┌─ READING TEXT

This poor sod still thinks democracy was either a mistake or a favour and therein is a horrible truth. He posts a picture of a full beach.
Full of families and happy people celebrating a New Year’s tradition that has been in place for as long as I can remember and has always been this way. I love the tradition.
Our white privilege however needs to be sharply checked. Numbers and volumes coming to the beach, for the vast majority of people, is a rare family outing.
These are the real working class. Families where fathers and sons work far away and see their families only at this time of year, and save all year for the celebration of New Year where a dip in the sea is not a R3,000 a day self-catering apartment with a sea view balcony and Weber braai, but an overcrowded taxi and limited resources.
It is a swim to wash away the troubles of the year gone by and be refreshed for the year to come.
It is not the fault of the masses that councils grossly underplan for the day. It is not the fault of the masses that there are inadequate loos, bins, support and crowd control or facilities of any kind.

└─
┌─ DATA UNDER STUDY

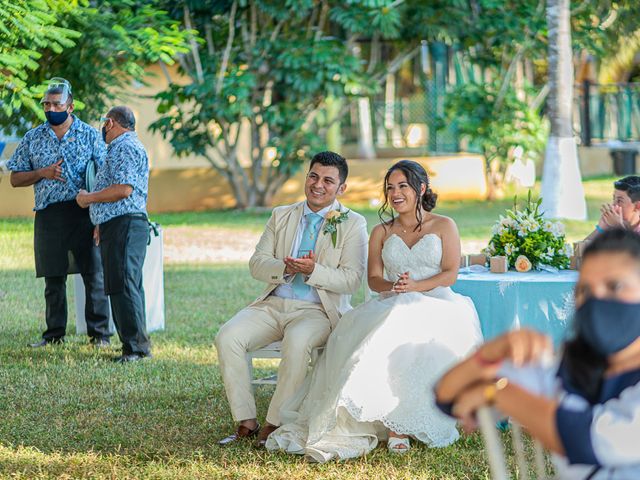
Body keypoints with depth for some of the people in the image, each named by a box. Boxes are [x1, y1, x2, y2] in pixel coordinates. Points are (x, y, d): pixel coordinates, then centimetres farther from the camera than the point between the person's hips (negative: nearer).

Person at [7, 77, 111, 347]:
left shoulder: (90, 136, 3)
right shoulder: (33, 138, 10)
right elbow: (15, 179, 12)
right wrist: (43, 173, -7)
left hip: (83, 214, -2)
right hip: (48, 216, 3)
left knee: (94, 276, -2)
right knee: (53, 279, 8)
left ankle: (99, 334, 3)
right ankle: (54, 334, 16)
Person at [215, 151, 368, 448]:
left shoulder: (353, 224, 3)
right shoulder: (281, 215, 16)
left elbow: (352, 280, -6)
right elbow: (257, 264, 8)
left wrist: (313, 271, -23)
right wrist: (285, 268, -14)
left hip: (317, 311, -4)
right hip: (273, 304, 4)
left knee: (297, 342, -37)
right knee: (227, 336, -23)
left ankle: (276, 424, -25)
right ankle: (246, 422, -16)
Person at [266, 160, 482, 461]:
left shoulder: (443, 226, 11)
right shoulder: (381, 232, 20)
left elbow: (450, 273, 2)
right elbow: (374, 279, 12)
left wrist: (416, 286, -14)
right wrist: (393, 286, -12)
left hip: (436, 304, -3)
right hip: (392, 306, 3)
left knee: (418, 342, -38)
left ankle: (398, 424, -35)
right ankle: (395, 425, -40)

└─
┌─ DATA UNDER STUDY

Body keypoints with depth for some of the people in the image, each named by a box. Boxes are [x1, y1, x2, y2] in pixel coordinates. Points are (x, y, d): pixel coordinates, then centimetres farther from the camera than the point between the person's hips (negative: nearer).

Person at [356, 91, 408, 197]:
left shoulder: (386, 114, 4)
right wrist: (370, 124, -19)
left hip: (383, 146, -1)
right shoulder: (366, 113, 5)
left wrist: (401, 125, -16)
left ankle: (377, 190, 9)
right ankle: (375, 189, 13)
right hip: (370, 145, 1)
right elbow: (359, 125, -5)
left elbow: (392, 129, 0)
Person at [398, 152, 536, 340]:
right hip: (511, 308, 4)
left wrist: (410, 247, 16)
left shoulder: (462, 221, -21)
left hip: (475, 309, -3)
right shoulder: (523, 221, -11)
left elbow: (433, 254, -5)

└─

= TASK BRIEF =
Please answer these questions on the New Year beach text:
1. What does the person in the opening sentence post a picture of?
2. What daily price does the text give for a self-catering apartment with a sea view balcony?
3. According to the text, who grossly underplans for the day?

= ANSWER BELOW =
1. A full beach.
2. R3,000 a day.
3. Councils.